Iran prepares to vote in presidential polls

Rouhani looks to beat hard-liner
Agencies

Iranian President Hassan Rouhani staked his political future on opening Iran ever so slightly to the outside world and overcoming hard-liners' opposition to secure a historic nuclear deal in exchange for relief from crippling sanctions.

He'll soon find out if voters think it's enough to keep him in the job.

The 68-year-old cleric, a moderate within Iran's political system, has history on his side as Iranians vote for president today. No incumbent president has failed to win re-election since 1981, when Ayatollah Ali Khamenei, the current supreme leader and most powerful man in Iran, became president himself.

Political analysts and the scant polling data that's available suggest Rouhani will come out on top among the four candidates left running, though an outright win is by no means assured. Failure to secure a majority today would send the two top vote-getters into a runoff a week later, reported AP.

His supporters streamed into downtown Tehran streets thick with police for rallies that lasted into the early hours yesterday, just ahead of a 24-hour no-campaigning period before the vote.
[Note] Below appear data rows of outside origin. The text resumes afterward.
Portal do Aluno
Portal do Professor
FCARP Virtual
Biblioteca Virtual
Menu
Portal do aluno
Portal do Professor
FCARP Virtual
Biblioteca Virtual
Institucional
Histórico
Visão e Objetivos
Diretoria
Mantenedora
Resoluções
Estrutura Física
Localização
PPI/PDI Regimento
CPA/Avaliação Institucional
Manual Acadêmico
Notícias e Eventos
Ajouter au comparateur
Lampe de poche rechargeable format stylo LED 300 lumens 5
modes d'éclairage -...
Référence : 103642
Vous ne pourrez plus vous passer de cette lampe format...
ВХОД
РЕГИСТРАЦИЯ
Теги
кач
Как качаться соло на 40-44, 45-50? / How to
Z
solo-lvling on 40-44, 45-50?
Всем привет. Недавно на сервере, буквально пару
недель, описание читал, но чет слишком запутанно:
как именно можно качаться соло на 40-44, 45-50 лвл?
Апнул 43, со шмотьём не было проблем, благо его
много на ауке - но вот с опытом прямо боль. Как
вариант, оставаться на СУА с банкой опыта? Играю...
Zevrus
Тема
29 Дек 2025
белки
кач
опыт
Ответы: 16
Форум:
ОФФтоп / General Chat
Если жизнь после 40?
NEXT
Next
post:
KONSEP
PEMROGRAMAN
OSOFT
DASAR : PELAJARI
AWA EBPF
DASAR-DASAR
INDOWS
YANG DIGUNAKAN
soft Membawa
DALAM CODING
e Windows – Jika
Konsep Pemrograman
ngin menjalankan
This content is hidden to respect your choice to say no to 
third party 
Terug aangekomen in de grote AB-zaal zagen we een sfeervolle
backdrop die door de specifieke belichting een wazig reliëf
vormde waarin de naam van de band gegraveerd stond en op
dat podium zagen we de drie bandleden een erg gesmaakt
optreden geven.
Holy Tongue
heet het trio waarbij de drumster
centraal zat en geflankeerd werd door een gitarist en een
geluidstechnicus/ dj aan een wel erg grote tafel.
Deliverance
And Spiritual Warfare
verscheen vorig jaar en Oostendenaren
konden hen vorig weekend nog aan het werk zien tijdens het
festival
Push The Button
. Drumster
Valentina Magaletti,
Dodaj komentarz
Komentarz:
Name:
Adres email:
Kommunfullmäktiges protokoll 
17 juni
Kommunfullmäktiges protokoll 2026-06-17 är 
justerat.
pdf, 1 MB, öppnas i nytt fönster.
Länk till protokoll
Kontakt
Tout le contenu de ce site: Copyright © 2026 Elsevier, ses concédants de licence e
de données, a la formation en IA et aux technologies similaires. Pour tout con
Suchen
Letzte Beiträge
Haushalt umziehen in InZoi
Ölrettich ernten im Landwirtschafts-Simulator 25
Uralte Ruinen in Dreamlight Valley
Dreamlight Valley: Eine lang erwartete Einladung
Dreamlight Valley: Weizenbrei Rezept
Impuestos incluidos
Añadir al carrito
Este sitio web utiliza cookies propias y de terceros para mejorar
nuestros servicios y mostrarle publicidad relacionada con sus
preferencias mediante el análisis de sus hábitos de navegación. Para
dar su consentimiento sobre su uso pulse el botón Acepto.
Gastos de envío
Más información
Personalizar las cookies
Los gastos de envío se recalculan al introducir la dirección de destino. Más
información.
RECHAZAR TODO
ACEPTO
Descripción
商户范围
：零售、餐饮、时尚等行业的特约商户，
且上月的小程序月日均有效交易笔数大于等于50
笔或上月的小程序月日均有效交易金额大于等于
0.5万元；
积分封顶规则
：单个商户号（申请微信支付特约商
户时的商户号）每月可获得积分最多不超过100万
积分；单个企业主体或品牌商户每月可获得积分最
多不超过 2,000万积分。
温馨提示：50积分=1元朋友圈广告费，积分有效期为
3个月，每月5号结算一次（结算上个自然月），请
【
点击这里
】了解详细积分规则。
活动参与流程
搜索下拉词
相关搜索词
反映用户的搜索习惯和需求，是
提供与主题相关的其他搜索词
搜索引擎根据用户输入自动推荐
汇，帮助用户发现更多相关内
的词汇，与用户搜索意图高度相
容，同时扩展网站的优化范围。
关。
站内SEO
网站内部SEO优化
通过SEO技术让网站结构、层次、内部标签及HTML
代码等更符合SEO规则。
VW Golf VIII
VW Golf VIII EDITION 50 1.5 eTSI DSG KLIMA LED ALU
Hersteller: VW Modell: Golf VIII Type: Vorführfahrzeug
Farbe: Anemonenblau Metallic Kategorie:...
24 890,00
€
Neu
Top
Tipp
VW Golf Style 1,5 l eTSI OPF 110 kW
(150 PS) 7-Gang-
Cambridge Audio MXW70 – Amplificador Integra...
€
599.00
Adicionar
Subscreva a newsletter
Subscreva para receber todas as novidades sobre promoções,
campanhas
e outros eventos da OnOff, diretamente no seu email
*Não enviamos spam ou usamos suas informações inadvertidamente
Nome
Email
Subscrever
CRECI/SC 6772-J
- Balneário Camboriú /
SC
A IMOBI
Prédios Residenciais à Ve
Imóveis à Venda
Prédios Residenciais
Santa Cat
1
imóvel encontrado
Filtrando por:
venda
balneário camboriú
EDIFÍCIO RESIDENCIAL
Meanwhile, US President Donald Trump on Wednesday extended wide sanctions relief for Iran called for under a 2015 international nuclear deal even as he imposed narrow penalties on Iranian and Chinese figures for supporting Iran's ballistic missile program, reported AFP.

The dual actions, announced by the Departments of State and Treasury, appeared intended to signal a tough stance on Iran even as Trump continued predecessor President Barack Obama's pact under which Iran agreed to limit its nuclear program in return for sanctions relief.